While some Arab governments have reacted with vague statements to the political turmoil in Tunisia, the country’s worst in a decade, others have remained silent so far.
On Sunday, Tunisian President Kais Saied froze parliament and sacked Prime Minister Hichem Mechichi amid deepening political and economic crises in the North African country that inspired the Arab Spring revolts of 2010-11.
Tunisia has been widely seen as the sole democratic success story of the Arab uprisings.
Saied, an ex-law professor, defended his moves, saying they were in line with the constitution, while his opponents, mainly the Islamist Ennahda movement, denounced them as a coup.
In recent months, Saied, who took office in 2019, has been locked in a political dispute over the powers of the government and parliament.
Saudi Arabia, the birthplace of Islam, has termed the situation in Tunisia as an internal and sovereignty issue.
The Saudi Foreign Ministry said the monarchy “sides with whatever enhances sisterly Tunisia’s security and stability.”
While Egypt has made no official comment yet on Tunisian tensions, the Egyptian pro-government media mostly portrayed Saied’s moves as aimed to save Tunisia from Ennahda, seen as an offshoot of the Muslim Brotherhood.
In 2013, the Egyptian army, led by incumbent President Abdel-Fattah al-Sissi, deposed Islamist president Mohammed Morsi, Egypt’s first democratically elected-but-divisive leader, following mass protests against his rule.
The Muslim Brotherhood is now banned in Egypt and its major regional allies, Saudi Arabia and the United Arab Emirates.
Gulf monarchies have traditionally accused Islamists of fomenting discord and attempting to seize power.
Tunisia on Tuesday said its Foreign Minister Othman Jerandi had explained the country’s latest developments in separate calls with his Egyptian, Saudi and Kuwaiti counterparts.
“The [Arab] brothers stressed their backing of Tunisia in these delicate circumstances and confidence in its ability to overcome challenges of the current stage in a way preserving its security and stability,” the Tunisian Foreign Ministry said, without details.
Qatar, often accused by Arab critics as a sponsor of Islamists, has called on Tunisian factions to avoid escalation and allow the “voice of wisdom to prevail.”
The Arab League, a regional bloc, meanwhile said it hopes “Tunisia will swiftly overcome the current turbulent phase.”
Tunisia has experienced an economic slowdown due to public unrest and attacks by militant insurgents since its uprising that toppled long-time dictator Zine El Abidine Ben Ali in 2011.

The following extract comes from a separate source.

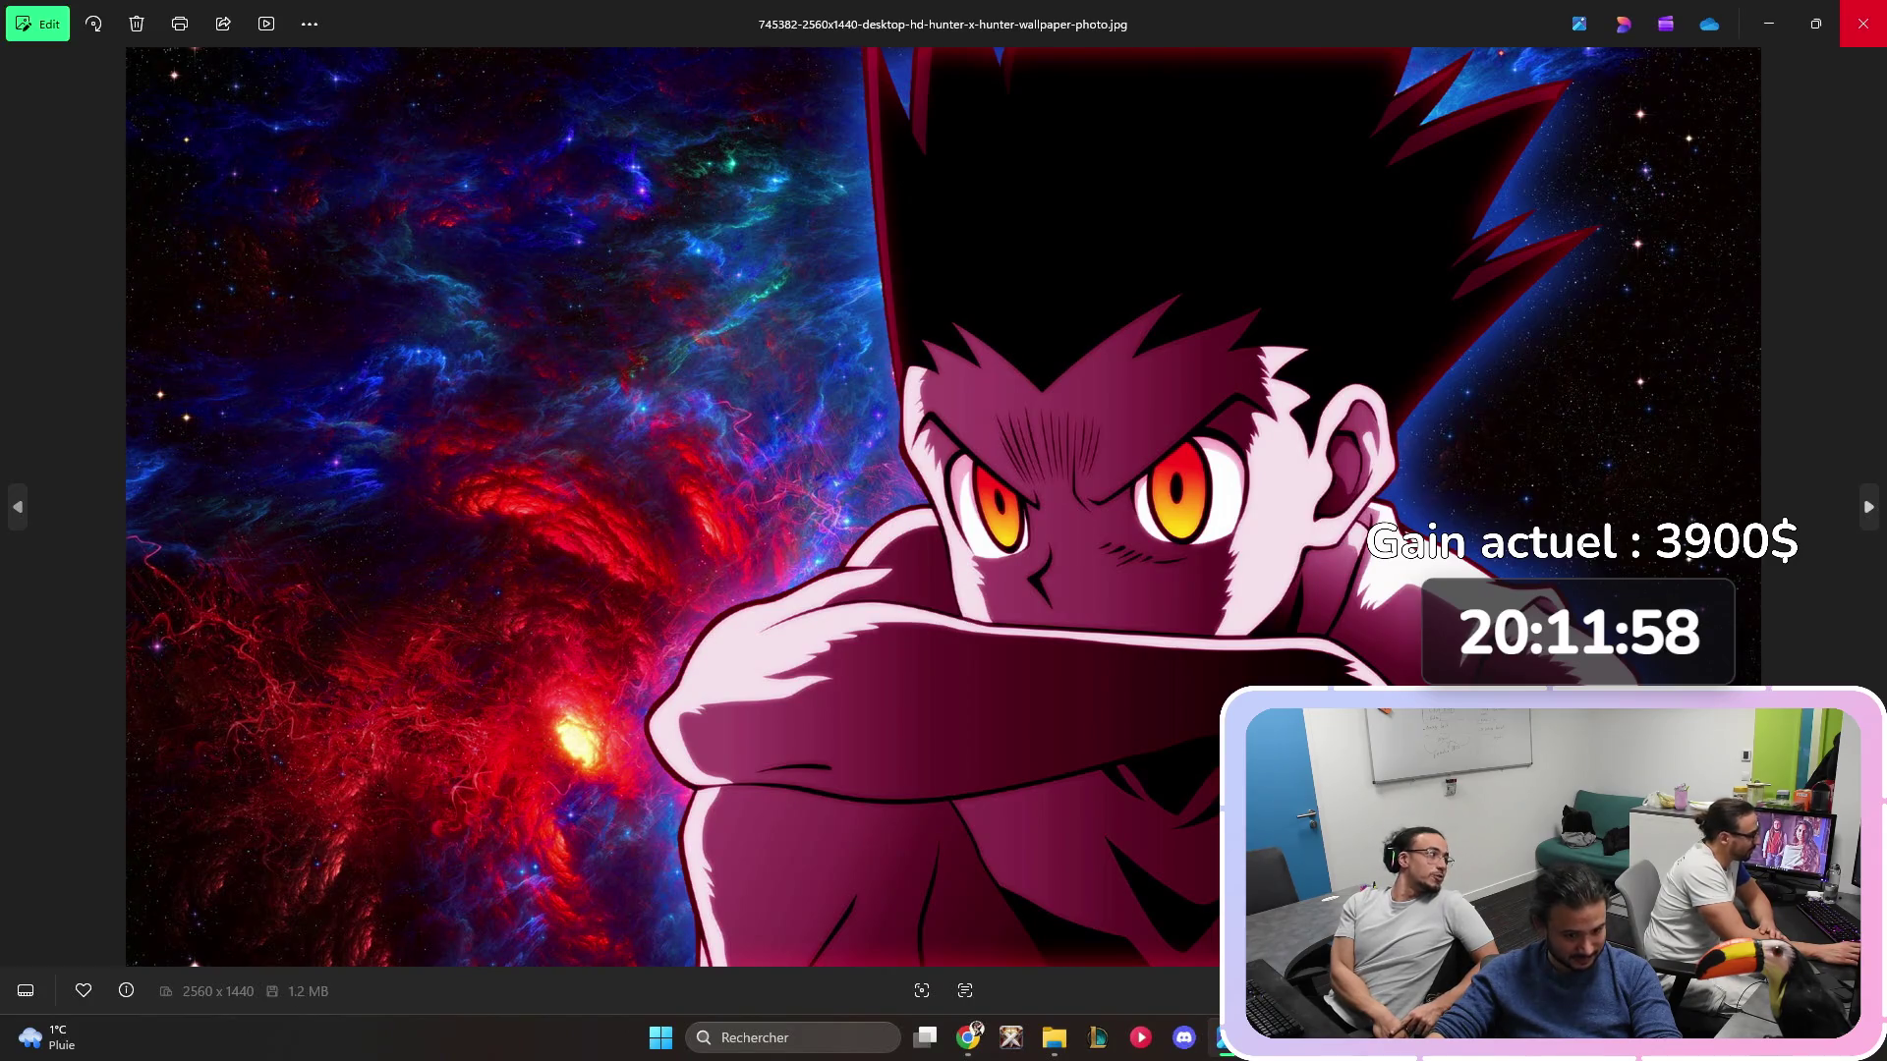
pyautogui.click(1862, 23)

The country’s economic woes have recently been compounded by a surge in coronavirus cases.
As part of his contested moves, Saied also announced he would act as Tunisia’s chief prosecutor.
Tunisian investigators have opened an inquiry into claims that Ennahda, the country’s largest political party, and the liberal Qalb Tounes Party had illegally received foreign money, a judicial official said on Wednesday.
The probe comes in response to a legal complaint filed by the Democratic Current Party, seen as close to Saied, a spokesman for the first instance court in the capital, Mohsen Daly, added.
An investigative judge handling the case can order a travel ban and an asset freeze against suspects, Daly said, without details.